The Noor Abu Dhabi Solar Power Plant is the world's largest single-site solar power plant as of November 2022, located near Abu Dhabi in Sweihan. The plant has 3.2 million solar panels. 

Noor translates to Light in Arabic. 

The plant provides power for 90,000 individuals in Abu Dhabi. It uses a waterless robotic technology to clean the solar panels. The robots travel a distance of 1600 kilometres every day to clean it. 
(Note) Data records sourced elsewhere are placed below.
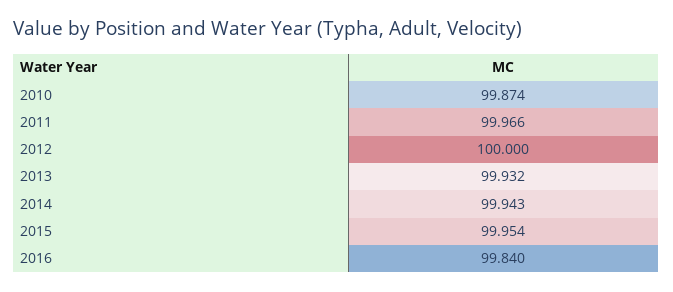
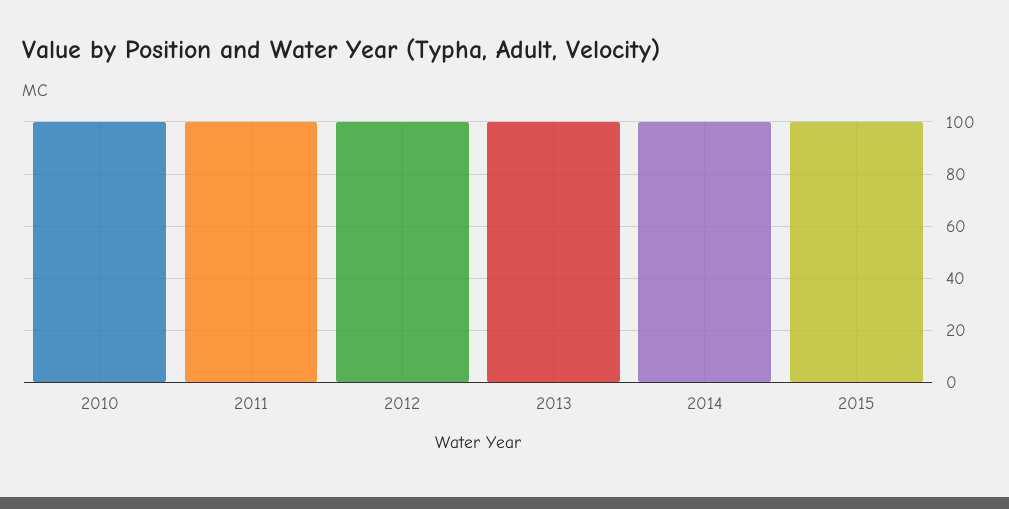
  {
    "2010": 99.874,
    "2011": 99.966,
    "2012": 100,
    "2013": 99.932,
    "2014": 99.943,
-   "2015": 99.954,
+   "2015": 99.954
-   "2016": 99.84
  }

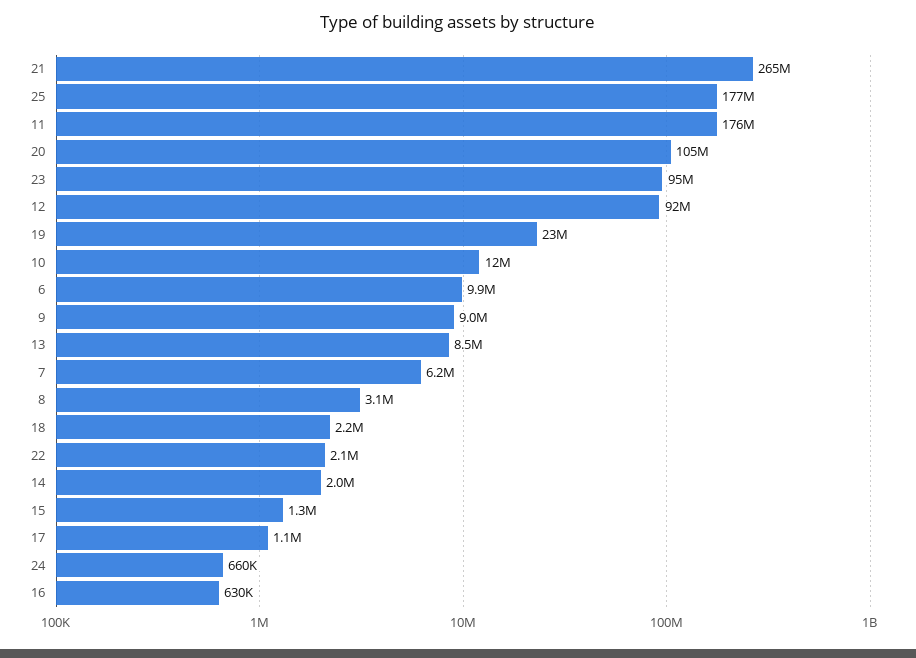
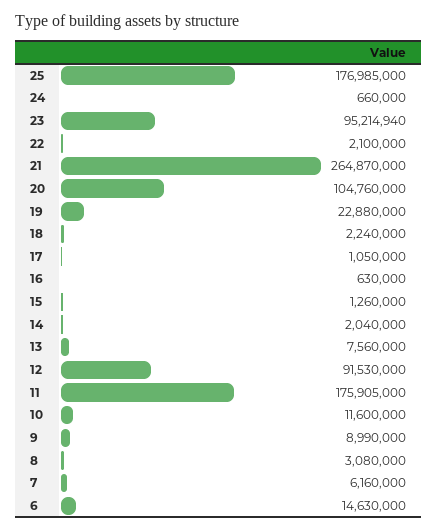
  {
    "21": 264870000,
    "25": 176985000,
    "11": 175905000,
    "20": 104760000,
    "23": 95214940,
    "12": 91530000,
    "19": 22880000,
    "10": 11600000,
-   "6": 9900000,
+   "6": 14630000,
    "9": 8990000,
-   "13": 8500000,
+   "13": 7560000,
    "7": 6160000,
    "8": 3080000,
    "18": 2240000,
    "22": 2100000,
    "14": 2040000,
    "15": 1260000,
    "17": 1050000,
    "24": 660000,
    "16": 630000
  }

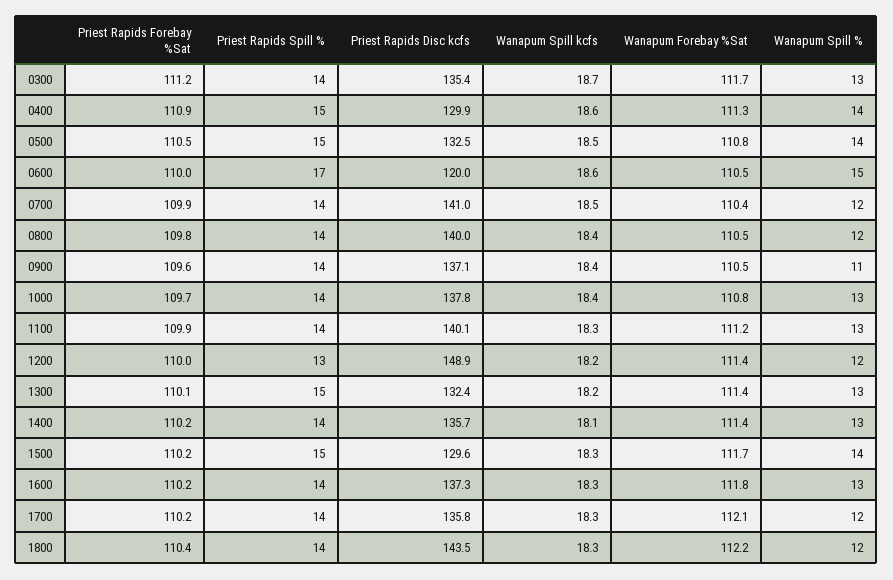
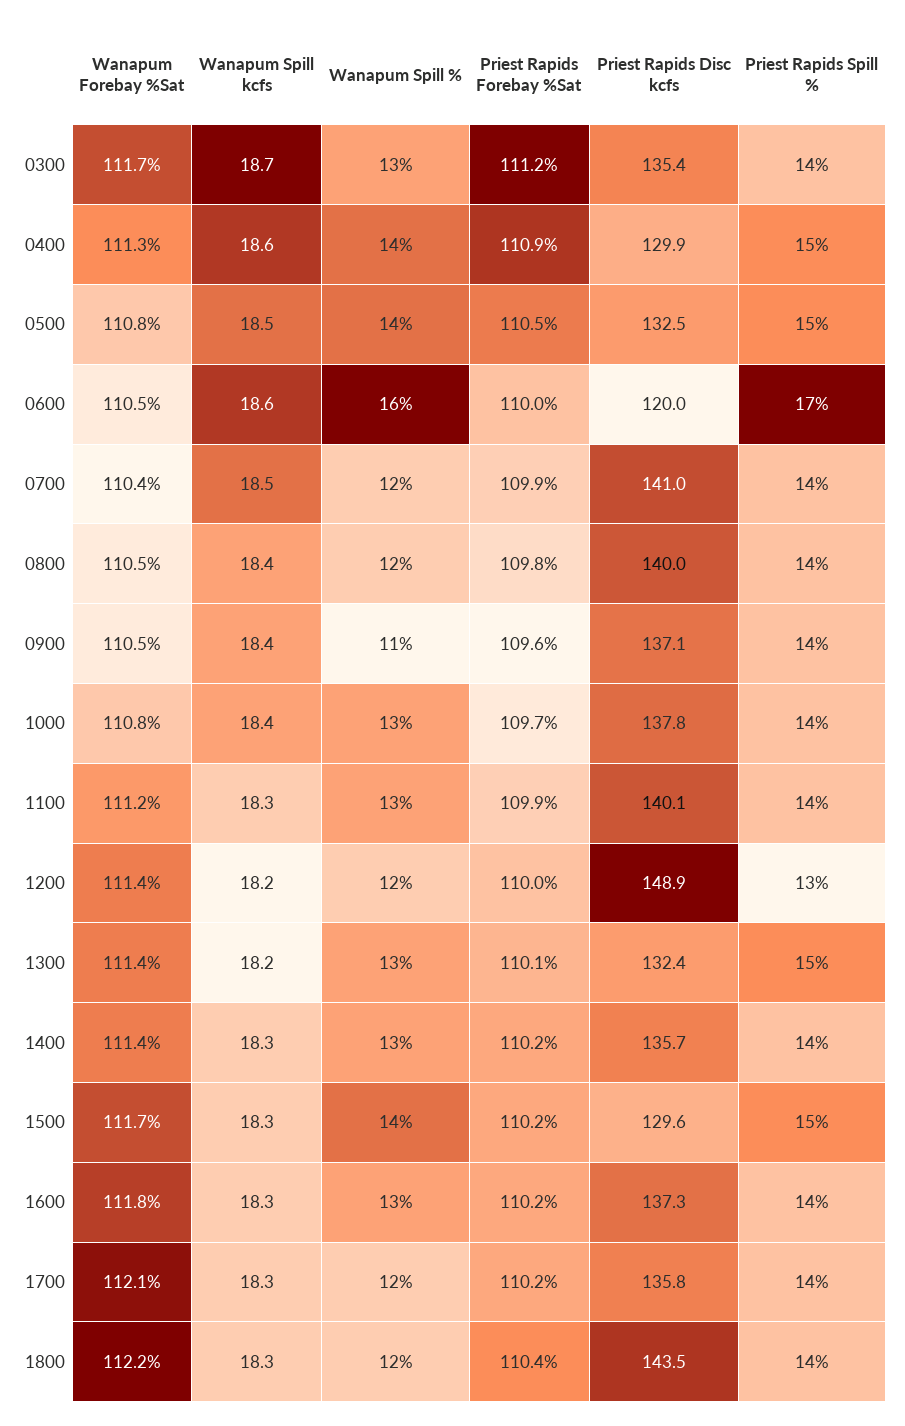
  {
    "Priest Rapids Forebay %Sat": {
      "0300": 111.2,
      "0400": 110.9,
      "0500": 110.5,
      "0600": 110,
      "0700": 109.9,
      "0800": 109.8,
      "0900": 109.6,
      "1000": 109.7,
      "1100": 109.9,
      "1200": 110,
      "1300": 110.1,
      "1400": 110.2,
      "1500": 110.2,
      "1600": 110.2,
      "1700": 110.2,
      "1800": 110.4
    },
    "Priest Rapids Spill %": {
      "0300": 14,
      "0400": 15,
      "0500": 15,
      "0600": 17,
      "0700": 14,
      "0800": 14,
      "0900": 14,
      "1000": 14,
      "1100": 14,
      "1200": 13,
      "1300": 15,
      "1400": 14,
      "1500": 15,
      "1600": 14,
      "1700": 14,
      "1800": 14
    },
    "Priest Rapids Disc kcfs": {
      "0300": 135.4,
      "0400": 129.9,
      "0500": 132.5,
      "0600": 120,
      "0700": 141,
      "0800": 140,
      "0900": 137.1,
      "1000": 137.8,
      "1100": 140.1,
      "1200": 148.9,
      "1300": 132.4,
      "1400": 135.7,
      "1500": 129.6,
      "1600": 137.3,
      "1700": 135.8,
      "1800": 143.5
    },
    "Wanapum Spill kcfs": {
      "0300": 18.7,
      "0400": 18.6,
      "0500": 18.5,
      "0600": 18.6,
      "0700": 18.5,
      "0800": 18.4,
      "0900": 18.4,
      "1000": 18.4,
      "1100": 18.3,
      "1200": 18.2,
      "1300": 18.2,
-     "1400": 18.1,
+     "1400": 18.3,
      "1500": 18.3,
      "1600": 18.3,
      "1700": 18.3,
      "1800": 18.3
    },
    "Wanapum Forebay %Sat": {
      "0300": 111.7,
      "0400": 111.3,
      "0500": 110.8,
      "0600": 110.5,
      "0700": 110.4,
      "0800": 110.5,
      "0900": 110.5,
      "1000": 110.8,
      "1100": 111.2,
      "1200": 111.4,
      "1300": 111.4,
      "1400": 111.4,
      "1500": 111.7,
      "1600": 111.8,
      "1700": 112.1,
      "1800": 112.2
    },
    "Wanapum Spill %": {
      "0300": 13,
      "0400": 14,
      "0500": 14,
-     "0600": 15,
+     "0600": 16,
      "0700": 12,
      "0800": 12,
      "0900": 11,
      "1000": 13,
      "1100": 13,
      "1200": 12,
      "1300": 13,
      "1400": 13,
      "1500": 14,
      "1600": 13,
      "1700": 12,
      "1800": 12
    }
  }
The plant is operated by Sweihan PV Power Company which comes under the  Abu Dhabi National Energy Company (TAQA). It is a joint venture between the Abu Dhabi Government and a consortium of China's Jinko Solar Holding and Japan's Marubeni Corp. The plant was commissioned by India-based solar epc contractor Sterling and Wilson Solar. The plant produced a total of 2000 GWh at an efficiency rate of 93%, giving electricity to 66000 houses in September 2020.

History 
The commercial operations of the plant started on April 30, 2019.

Records/Achievements 
It attracted the world's most competitive tariff bid in 2016 that was 8.888 fils/kWh. Other awards include Utility Project of the Year at the 2020 Middle East Solar Awards and the Power Generation Project of the Year at the MEED Projects Awards 2020.